Provided data –
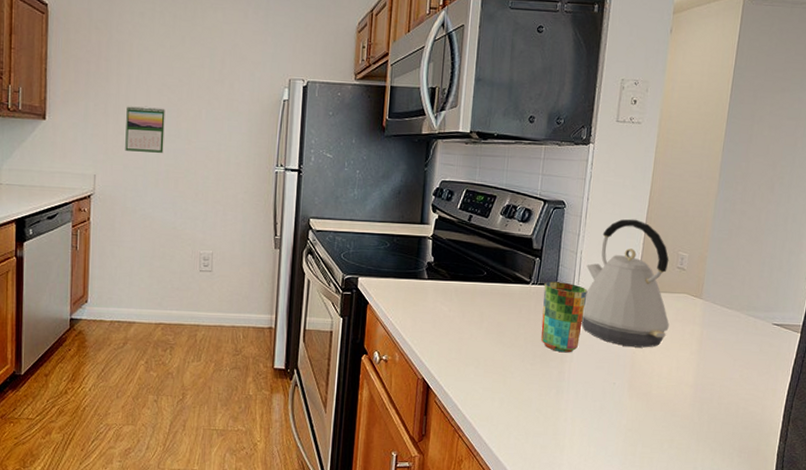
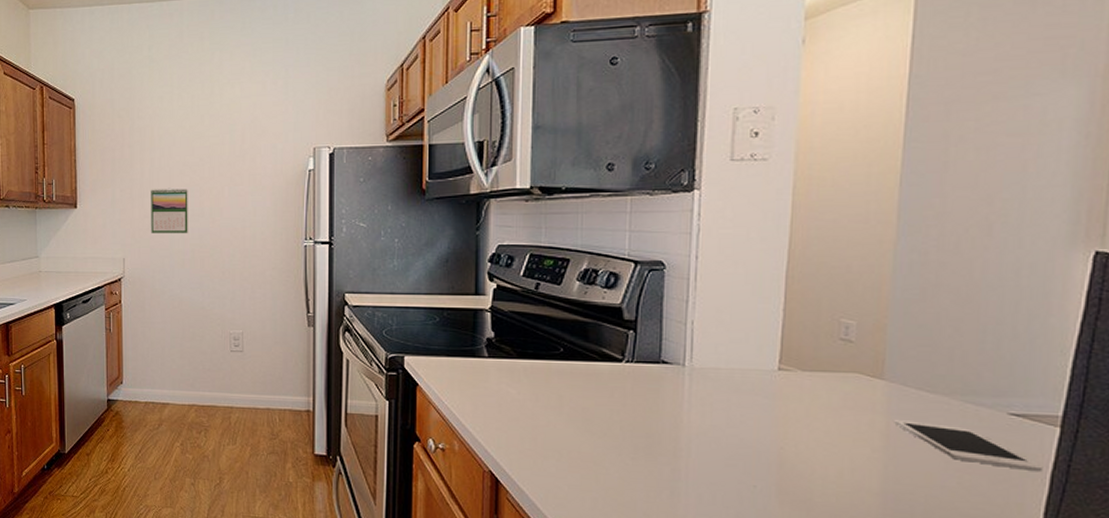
cup: present [540,281,588,353] -> none [642,359,706,446]
kettle: present [581,219,669,348] -> none [699,279,834,442]
cell phone: none [706,330,789,366] -> present [894,420,1044,473]

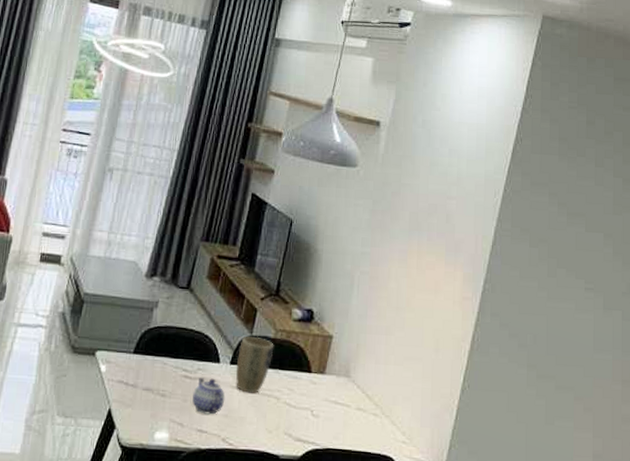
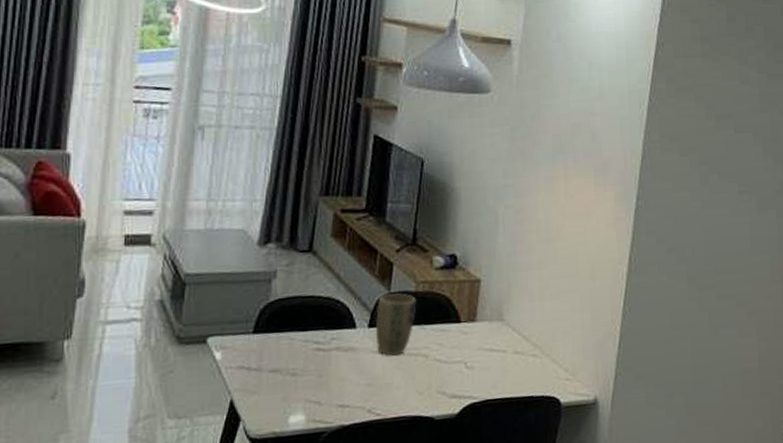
teapot: present [192,377,225,415] -> none [329,346,367,387]

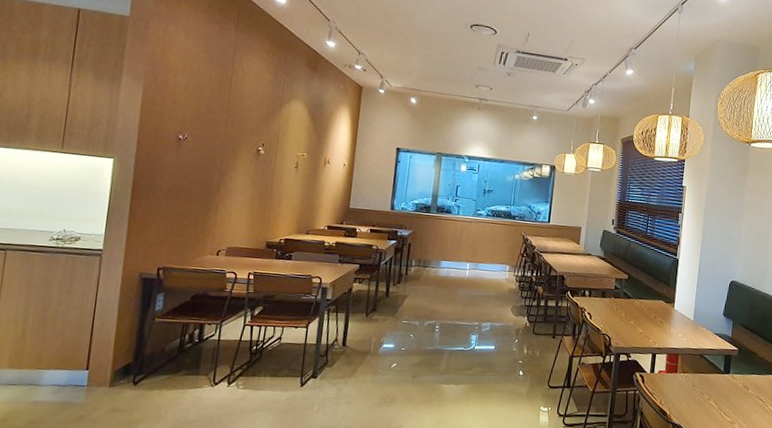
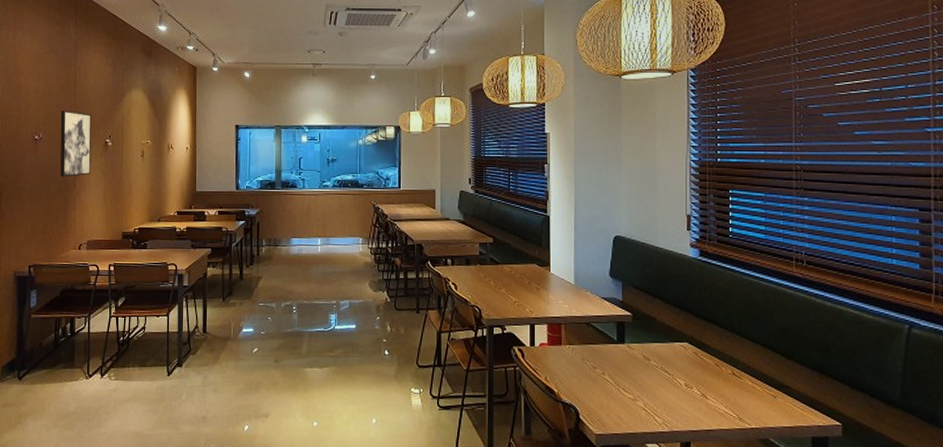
wall art: none [204,112,245,181] -> present [60,110,91,177]

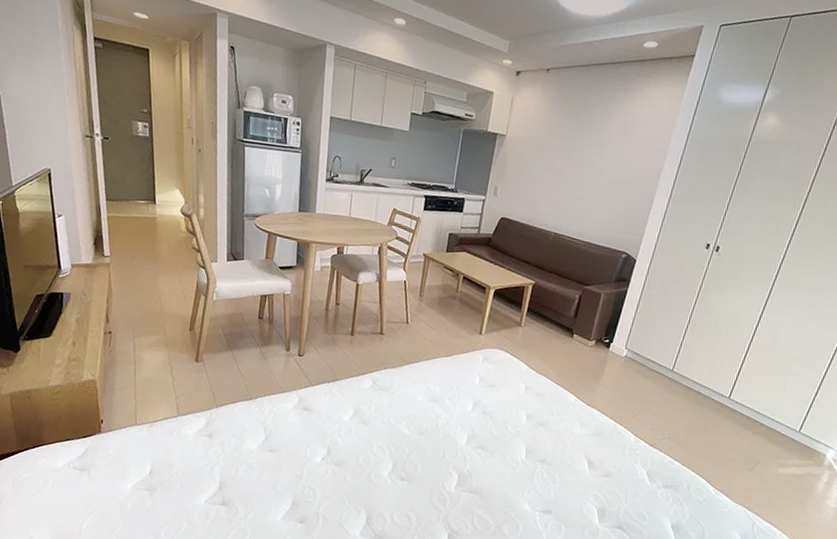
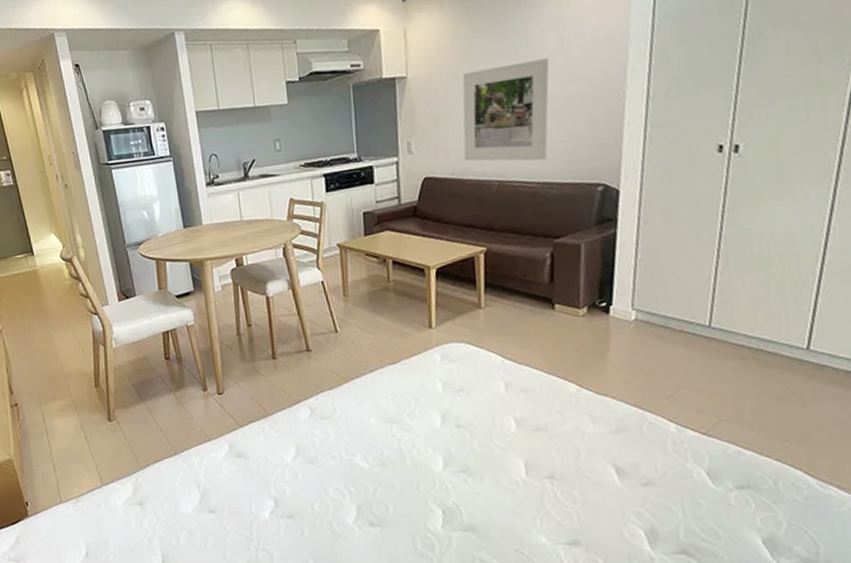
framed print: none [534,144,611,226] -> present [462,58,550,162]

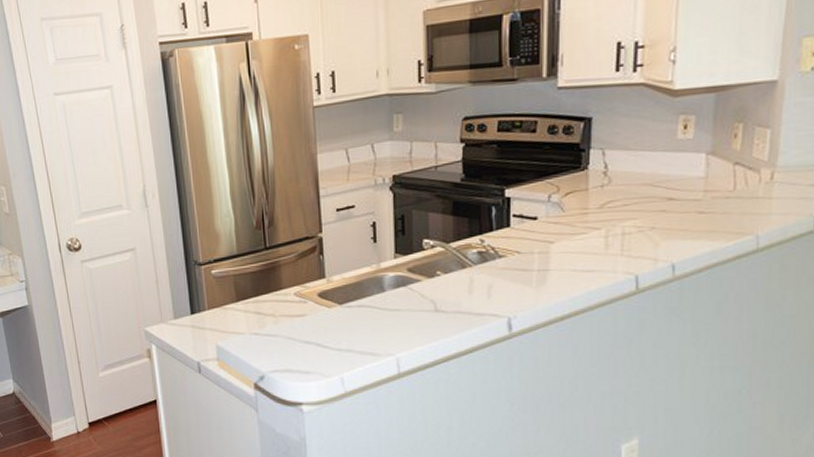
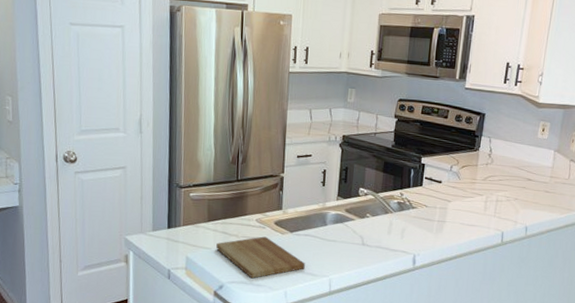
cutting board: none [250,312,363,364] -> present [216,236,305,278]

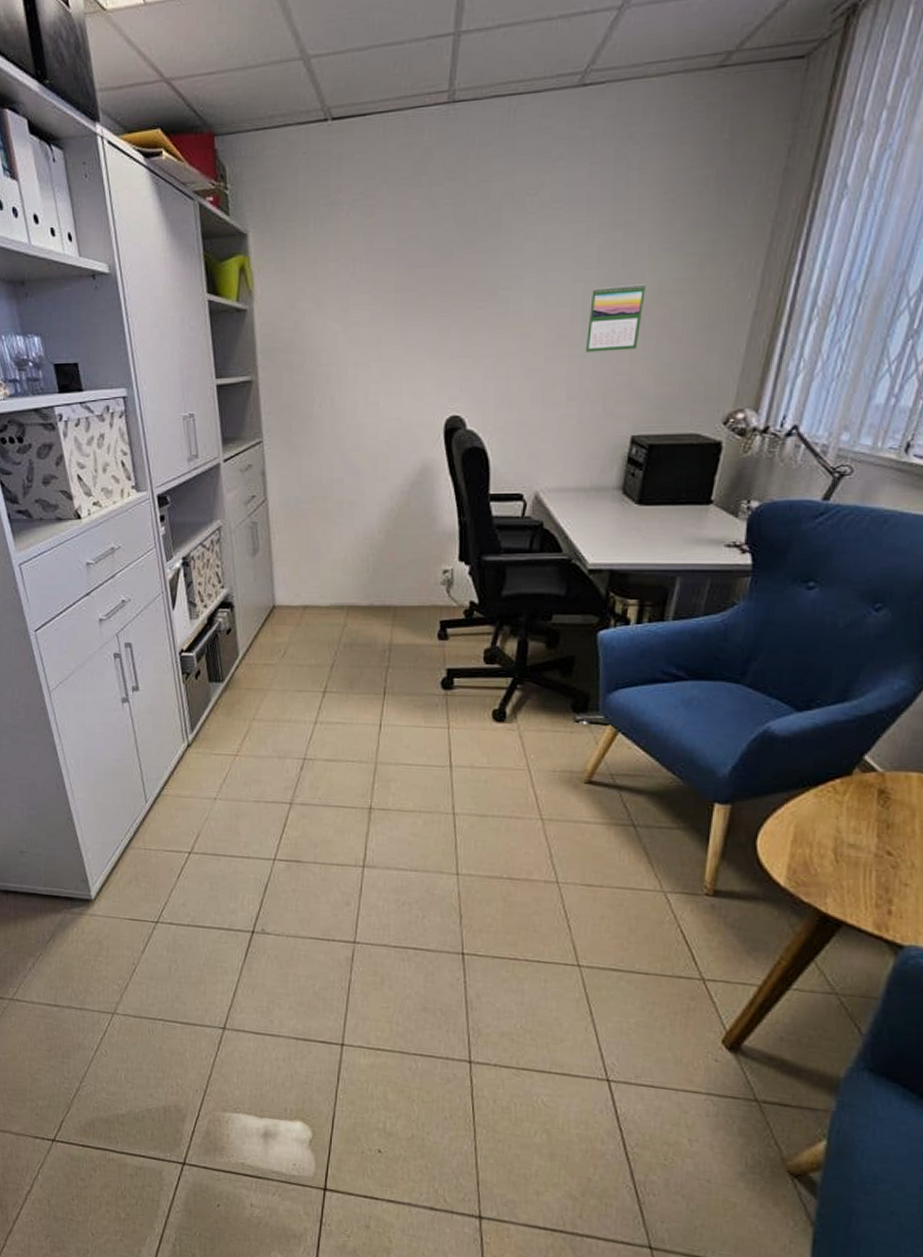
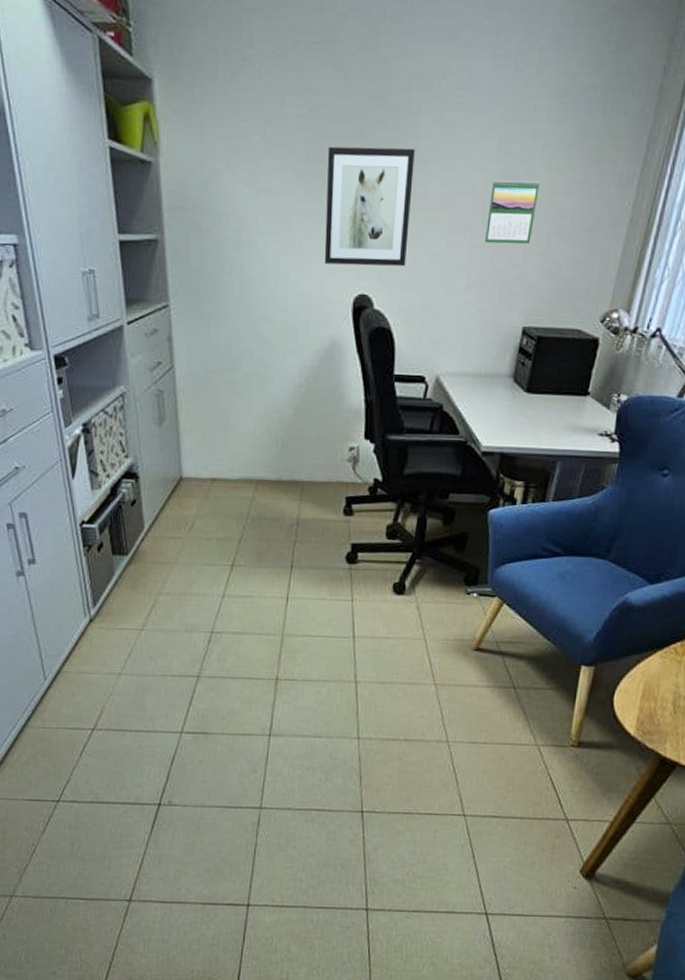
wall art: none [414,266,507,389] -> present [324,146,415,267]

Aim of the task – With the pictures omitted, write out exactly the lines from the one that contains "cutting board: none" through the final line of the material above, both ends included.

Response below –
cutting board: none [250,312,363,364] -> present [216,236,305,278]

wall art: none [414,266,507,389] -> present [324,146,415,267]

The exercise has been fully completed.